Artigo 25: pune a obtenção de prova por meios ilegais.

Artigo 27: proíbe iniciar investigações sem indícios da prática de crime.

Artigo 28: impede a divulgação de gravações, como de escutas telefônicas, que não tenham relação com os crimes investigados.

Artigo 31: pune quem “estender injustificadamente” a investigação, ou seja, quem mantiver em aberto uma investigação que já poderia ter sido encerrada.

Artigo 33: pune a exigência de informação ou de conduta do investigado “sem expresso amparo legal”.

Artigo 36: proíbe o bloqueio de bens em valor que “extrapole exacerbadamente” a quantia estimada para saldar a dívida no processo.

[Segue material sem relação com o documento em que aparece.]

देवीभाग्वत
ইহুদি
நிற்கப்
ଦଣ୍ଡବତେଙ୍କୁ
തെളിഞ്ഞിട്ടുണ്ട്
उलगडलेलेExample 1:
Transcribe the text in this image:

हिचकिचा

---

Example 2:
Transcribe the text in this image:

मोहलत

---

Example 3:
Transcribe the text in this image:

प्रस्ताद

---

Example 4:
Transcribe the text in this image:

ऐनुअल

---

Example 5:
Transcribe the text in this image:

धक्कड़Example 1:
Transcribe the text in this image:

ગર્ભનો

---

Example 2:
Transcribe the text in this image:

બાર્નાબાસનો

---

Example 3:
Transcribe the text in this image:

Artigo 37: proíbe que juízes, desembargadores e ministros de tribunais superiores demorem “demasiada e injustificadamente” de devolver o processo a julgamento após um pedido de vista.

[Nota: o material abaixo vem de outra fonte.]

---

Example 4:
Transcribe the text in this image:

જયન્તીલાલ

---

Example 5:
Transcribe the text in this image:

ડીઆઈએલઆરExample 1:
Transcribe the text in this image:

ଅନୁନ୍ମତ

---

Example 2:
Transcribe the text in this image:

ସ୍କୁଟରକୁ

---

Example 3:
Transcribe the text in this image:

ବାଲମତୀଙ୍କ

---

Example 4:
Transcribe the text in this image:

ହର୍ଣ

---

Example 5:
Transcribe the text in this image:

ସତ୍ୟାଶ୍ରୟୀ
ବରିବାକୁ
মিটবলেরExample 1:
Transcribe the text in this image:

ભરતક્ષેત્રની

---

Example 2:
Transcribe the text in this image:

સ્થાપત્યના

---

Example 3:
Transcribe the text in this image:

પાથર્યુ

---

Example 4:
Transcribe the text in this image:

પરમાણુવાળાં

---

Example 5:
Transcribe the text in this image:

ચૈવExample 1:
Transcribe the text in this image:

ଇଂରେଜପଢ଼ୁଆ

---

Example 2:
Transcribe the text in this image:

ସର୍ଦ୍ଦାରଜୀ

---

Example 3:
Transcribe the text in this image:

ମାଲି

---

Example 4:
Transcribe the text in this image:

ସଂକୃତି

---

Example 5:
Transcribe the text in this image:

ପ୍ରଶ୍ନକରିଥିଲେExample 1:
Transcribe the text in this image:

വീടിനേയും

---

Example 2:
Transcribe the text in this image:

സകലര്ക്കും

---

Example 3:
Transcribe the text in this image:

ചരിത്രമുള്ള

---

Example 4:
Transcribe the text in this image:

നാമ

Artigo 39: determina que no julgamento desses crimes sejam aplicadas as regras do Código de Processo Penal e da Lei de Juizados Especiais.

Artigo 40: determina que o mandado de prisão temporária deve estabelecer o prazo da prisão e o dia em que o investigado deve ser solto, com a libertação automática do preso após esse período, independentemente de autorização judicial.

Artigo 41: pune o juiz que determinar escutas telefônicas “com objetivo não autorizado em lei”.

Artigo 42: prevê a perda do cargo para autoridades reincidentes nos crimes listados no ECA (Estatuto da Criança e do Adolescente).

Artigo 44: revoga a antiga Lei de Abuso de Autoridade (lei 4.898 de 1965) e dispositivos do Código Penal que tratam de crimes já previstos no texto atual.

Artigo 45: fixa o prazo de 120 dias para a lei entrar em vigor após sua publicação oficial.